**TASK GOAL:** The answer is every line of the records that holds the word "split", copied in full.

**RECORDS TO USE:**
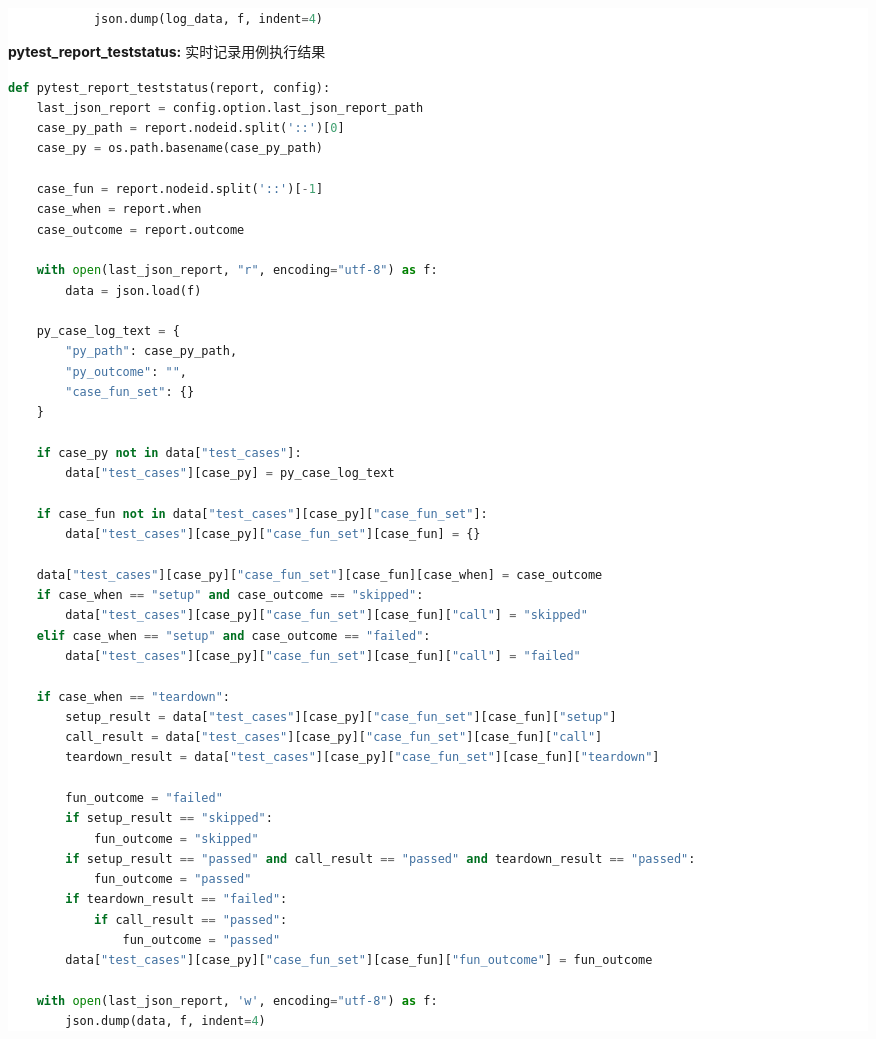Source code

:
 ```python
            json.dump(log_data, f, indent=4)
```

**pytest_report_teststatus:** 实时记录用例执行结果

```python
def pytest_report_teststatus(report, config):
    last_json_report = config.option.last_json_report_path
    case_py_path = report.nodeid.split('::')[0]
    case_py = os.path.basename(case_py_path)

    case_fun = report.nodeid.split('::')[-1]
    case_when = report.when
    case_outcome = report.outcome

    with open(last_json_report, "r", encoding="utf-8") as f:
        data = json.load(f)

    py_case_log_text = {
        "py_path": case_py_path,
        "py_outcome": "",
        "case_fun_set": {}
    }

    if case_py not in data["test_cases"]:
        data["test_cases"][case_py] = py_case_log_text

    if case_fun not in data["test_cases"][case_py]["case_fun_set"]:
        data["test_cases"][case_py]["case_fun_set"][case_fun] = {}

    data["test_cases"][case_py]["case_fun_set"][case_fun][case_when] = case_outcome
    if case_when == "setup" and case_outcome == "skipped":
        data["test_cases"][case_py]["case_fun_set"][case_fun]["call"] = "skipped"
    elif case_when == "setup" and case_outcome == "failed":
        data["test_cases"][case_py]["case_fun_set"][case_fun]["call"] = "failed"

    if case_when == "teardown":
        setup_result = data["test_cases"][case_py]["case_fun_set"][case_fun]["setup"]
        call_result = data["test_cases"][case_py]["case_fun_set"][case_fun]["call"]
        teardown_result = data["test_cases"][case_py]["case_fun_set"][case_fun]["teardown"]

        fun_outcome = "failed"
        if setup_result == "skipped":
            fun_outcome = "skipped"
        if setup_result == "passed" and call_result == "passed" and teardown_result == "passed":
            fun_outcome = "passed"
        if teardown_result == "failed":
            if call_result == "passed":
                fun_outcome = "passed"
        data["test_cases"][case_py]["case_fun_set"][case_fun]["fun_outcome"] = fun_outcome

    with open(last_json_report, 'w', encoding="utf-8") as f:
        json.dump(data, f, indent=4)

```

**ANSWER SPACE:**
    case_py_path = report.nodeid.split('::')[0]
    case_fun = report.nodeid.split('::')[-1]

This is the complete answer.